Please transcribe all of the entries exactly, leaving out any images.

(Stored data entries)

BEGIN

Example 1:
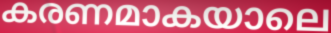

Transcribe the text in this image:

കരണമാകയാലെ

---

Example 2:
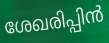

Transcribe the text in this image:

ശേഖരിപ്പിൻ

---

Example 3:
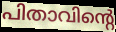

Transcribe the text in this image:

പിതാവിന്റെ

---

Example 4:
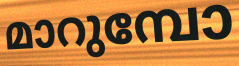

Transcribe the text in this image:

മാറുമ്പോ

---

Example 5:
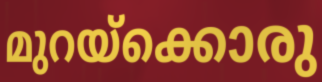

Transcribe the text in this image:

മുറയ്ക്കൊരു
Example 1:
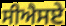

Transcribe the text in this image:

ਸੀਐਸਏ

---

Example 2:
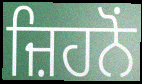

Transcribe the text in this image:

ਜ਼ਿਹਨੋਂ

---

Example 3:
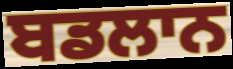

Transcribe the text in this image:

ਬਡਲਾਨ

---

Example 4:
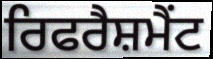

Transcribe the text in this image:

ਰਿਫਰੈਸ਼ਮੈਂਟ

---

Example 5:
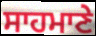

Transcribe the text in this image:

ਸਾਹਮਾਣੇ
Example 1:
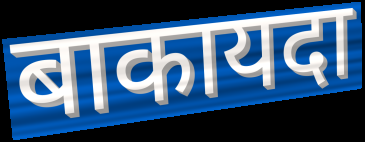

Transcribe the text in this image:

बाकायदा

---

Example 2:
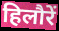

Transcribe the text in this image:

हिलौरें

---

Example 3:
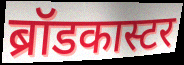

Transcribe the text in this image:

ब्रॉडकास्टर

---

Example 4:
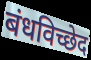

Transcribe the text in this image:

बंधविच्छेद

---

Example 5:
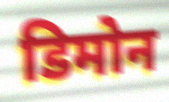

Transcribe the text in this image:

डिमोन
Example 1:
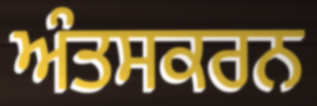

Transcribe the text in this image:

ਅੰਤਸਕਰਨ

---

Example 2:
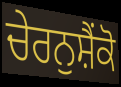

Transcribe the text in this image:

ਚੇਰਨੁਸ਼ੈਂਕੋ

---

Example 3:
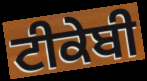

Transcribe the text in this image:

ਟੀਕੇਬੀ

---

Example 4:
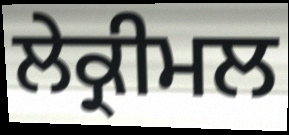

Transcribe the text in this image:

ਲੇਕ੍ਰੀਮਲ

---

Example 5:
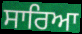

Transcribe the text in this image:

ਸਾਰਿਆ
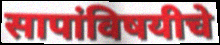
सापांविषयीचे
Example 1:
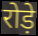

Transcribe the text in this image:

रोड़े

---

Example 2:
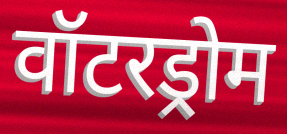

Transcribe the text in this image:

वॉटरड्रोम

END

Problem solution:
Example 1:

Transcribe the text in this image:

കരണമാകയാലെ

---

Example 2:

Transcribe the text in this image:

ശേഖരിപ്പിൻ

---

Example 3:

Transcribe the text in this image:

പിതാവിന്റെ

---

Example 4:

Transcribe the text in this image:

മാറുമ്പോ

---

Example 5:

Transcribe the text in this image:

മുറയ്ക്കൊരു
Example 1:

Transcribe the text in this image:

ਸੀਐਸਏ

---

Example 2:

Transcribe the text in this image:

ਜ਼ਿਹਨੋਂ

---

Example 3:

Transcribe the text in this image:

ਬਡਲਾਨ

---

Example 4:

Transcribe the text in this image:

ਰਿਫਰੈਸ਼ਮੈਂਟ

---

Example 5:

Transcribe the text in this image:

ਸਾਹਮਾਣੇ
Example 1:

Transcribe the text in this image:

बाकायदा

---

Example 2:

Transcribe the text in this image:

हिलौरें

---

Example 3:

Transcribe the text in this image:

ब्रॉडकास्टर

---

Example 4:

Transcribe the text in this image:

बंधविच्छेद

---

Example 5:

Transcribe the text in this image:

डिमोन
Example 1:

Transcribe the text in this image:

ਅੰਤਸਕਰਨ

---

Example 2:

Transcribe the text in this image:

ਚੇਰਨੁਸ਼ੈਂਕੋ

---

Example 3:

Transcribe the text in this image:

ਟੀਕੇਬੀ

---

Example 4:

Transcribe the text in this image:

ਲੇਕ੍ਰੀਮਲ

---

Example 5:

Transcribe the text in this image:

ਸਾਰਿਆ
सापांविषयीचे
Example 1:

Transcribe the text in this image:

रोड़े

---

Example 2:

Transcribe the text in this image:

वॉटरड्रोम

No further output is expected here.